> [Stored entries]

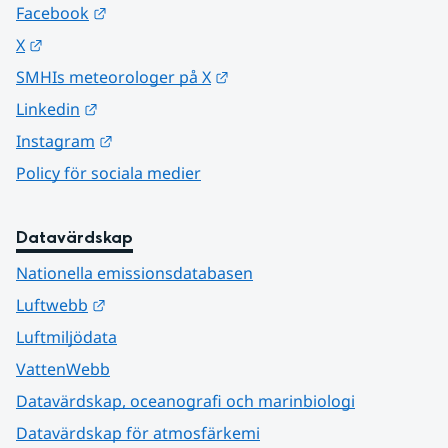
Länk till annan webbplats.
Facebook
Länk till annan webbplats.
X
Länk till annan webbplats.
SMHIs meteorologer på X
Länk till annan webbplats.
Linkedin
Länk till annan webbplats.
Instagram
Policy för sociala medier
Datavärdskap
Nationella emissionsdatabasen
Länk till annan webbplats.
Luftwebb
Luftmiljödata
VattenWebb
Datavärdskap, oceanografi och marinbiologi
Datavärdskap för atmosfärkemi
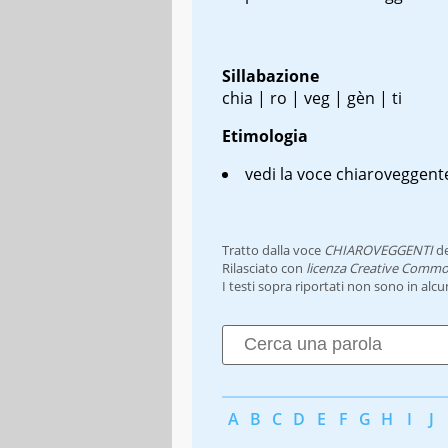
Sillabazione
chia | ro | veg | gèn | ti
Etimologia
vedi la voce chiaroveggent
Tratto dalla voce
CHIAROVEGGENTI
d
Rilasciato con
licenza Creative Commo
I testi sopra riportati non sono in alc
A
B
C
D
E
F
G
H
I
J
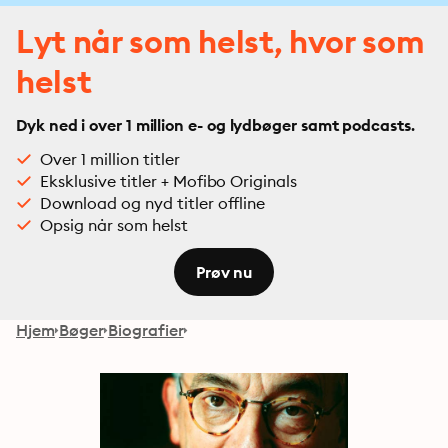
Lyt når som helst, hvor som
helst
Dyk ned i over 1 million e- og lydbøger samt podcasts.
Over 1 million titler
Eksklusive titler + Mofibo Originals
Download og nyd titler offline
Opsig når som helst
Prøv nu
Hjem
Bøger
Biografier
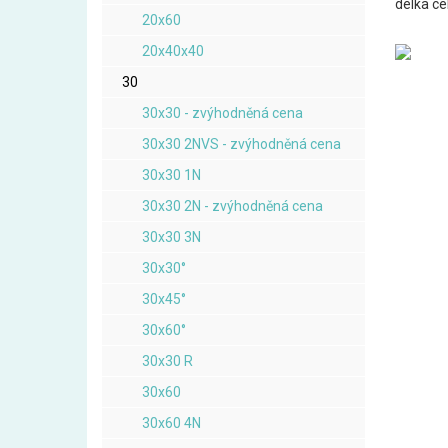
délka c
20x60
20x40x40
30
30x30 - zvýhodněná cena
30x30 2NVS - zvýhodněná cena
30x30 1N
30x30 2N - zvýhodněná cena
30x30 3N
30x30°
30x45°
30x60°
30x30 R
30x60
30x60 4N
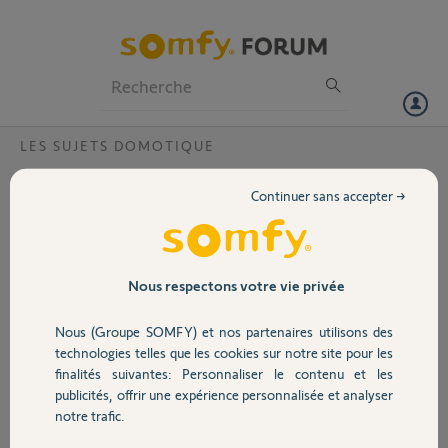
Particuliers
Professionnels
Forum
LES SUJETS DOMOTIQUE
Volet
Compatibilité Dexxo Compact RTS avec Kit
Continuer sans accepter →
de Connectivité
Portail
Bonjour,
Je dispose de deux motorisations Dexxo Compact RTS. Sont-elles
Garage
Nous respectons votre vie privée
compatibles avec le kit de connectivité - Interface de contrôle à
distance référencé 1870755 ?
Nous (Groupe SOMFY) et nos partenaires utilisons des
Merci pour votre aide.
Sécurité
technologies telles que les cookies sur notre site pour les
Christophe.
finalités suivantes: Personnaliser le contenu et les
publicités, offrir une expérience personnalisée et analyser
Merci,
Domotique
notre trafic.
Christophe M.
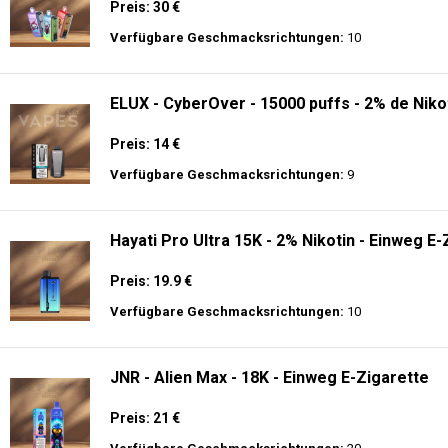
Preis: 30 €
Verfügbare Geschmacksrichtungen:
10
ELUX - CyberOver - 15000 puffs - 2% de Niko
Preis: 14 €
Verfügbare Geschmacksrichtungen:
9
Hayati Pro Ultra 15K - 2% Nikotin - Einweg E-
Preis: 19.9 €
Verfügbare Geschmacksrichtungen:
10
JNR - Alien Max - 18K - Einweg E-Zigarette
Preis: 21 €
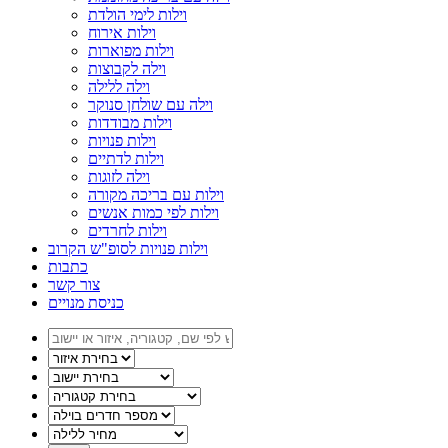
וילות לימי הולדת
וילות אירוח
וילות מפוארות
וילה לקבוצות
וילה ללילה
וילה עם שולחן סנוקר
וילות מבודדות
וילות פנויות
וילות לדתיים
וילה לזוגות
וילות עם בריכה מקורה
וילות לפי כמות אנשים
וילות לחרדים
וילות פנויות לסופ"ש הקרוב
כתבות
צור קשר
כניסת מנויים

> [Description of the task] Copy nothing but the lines from the start of the entries through the line with "Tratto dalla voce". Write them out exactly, without pictures.

> [Your response]
Länk till annan webbplats.
Facebook
Länk till annan webbplats.
X
Länk till annan webbplats.
SMHIs meteorologer på X
Länk till annan webbplats.
Linkedin
Länk till annan webbplats.
Instagram
Policy för sociala medier
Datavärdskap
Nationella emissionsdatabasen
Länk till annan webbplats.
Luftwebb
Luftmiljödata
VattenWebb
Datavärdskap, oceanografi och marinbiologi
Datavärdskap för atmosfärkemi
Sillabazione
chia | ro | veg | gèn | ti
Etimologia
vedi la voce chiaroveggent
Tratto dalla voce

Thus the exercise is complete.